The City is More Modern than Meets the Eye
Forget all of those perceptions you had from a certain movie that was not actually filmed in the country (it was filmed in Romania) depicting Kazakhstan as a backward nation of inbred people living amongst goats and cows. Almaty is quite cosmopolitan and you will feel it pretty quickly once you arrive into the city. There are places more modern than anywhere I’ve been in Europe or North America. There are buildings so unique and architecturally remarkable that they could rival any building in the world. The city is a mix of old and new… yes. But I think most people will be pleasantly surprised to see a lot of new and innovation that they wouldn’t expect to exist in the Central Asia nation.
Wifi is Getting Worse and Internet Freedom Seems to be Decreasing
Ugh… this pains me because I had to leave Kazakhstan on account of this, actually. But the wifi has become rather slow in the city as a whole. Some places are better than others, naturally, but the situation has become worse since I left in December 2016. Now, Facebook is blocked in the evenings or working at such a sloth-like pace that you’re best just staying off the internet in the evenings. Even this little ol’ website couldn’t’ be easily accessed within Kazakhstan. When I arrived here to Bishkek I wanted to scream with excitement because I could write online again. I hope this changes soon so I can update this post with some positive internet and wifi information.

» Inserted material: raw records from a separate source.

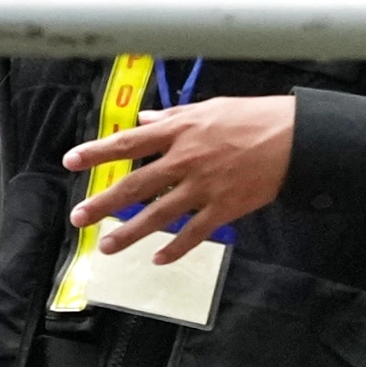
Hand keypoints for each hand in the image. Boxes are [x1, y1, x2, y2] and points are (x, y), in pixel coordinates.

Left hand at [63, 94, 296, 263]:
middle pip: (135, 184)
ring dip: (129, 232)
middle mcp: (185, 160)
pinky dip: (175, 248)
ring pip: (158, 215)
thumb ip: (174, 117)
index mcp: (179, 131)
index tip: (71, 161)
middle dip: (103, 202)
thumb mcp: (209, 108)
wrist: (294, 139)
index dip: (97, 152)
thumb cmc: (253, 117)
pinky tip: (158, 259)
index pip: (128, 142)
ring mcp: (203, 187)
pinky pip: (194, 233)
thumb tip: (145, 119)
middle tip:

The President is Well-Loved
I don’t get political on this blog often and I am not going to start. But the people in Kazakhstan generally seem to like their leader and are comfortable with the situation in the country. Nursultan Nazarbayev has been the President of Kazakhstan since the position was created right before the Soviet Union dissolved. Yep, that’s right. There is a First President’s Park in Almaty (which has incredible views of the mountains, FYI) and it is always interesting for me to consider that he has been the first and only President for nearly my entire lifetime. His approval rating is darn near perfect and I wish I could have that many people like me too. Maybe I will just fabricate those numbers and pretend for the sake of my own ego.
Anyway, you will see photos of the President all over the city and Nazarbayev will become a household name to you once you leave Kazakhstan! It was him who moved the capital from Almaty to Astana years ago and built it up to the mega-city that it is today.
Getting to Almaty Has Never Been Easier
Kazakhstan is a hotspot for flights in recent years! Wizzair started a route to Astana (you can fly cheaply from Astana to Almaty). And most recently, airBaltic started an Almaty route from Riga. You can get to Kazakhstan for less than $300 if you play your cards right. Now is the time to head to Central Asia!
Is there anything you think people should know before they visit Almaty, Kazakhstan?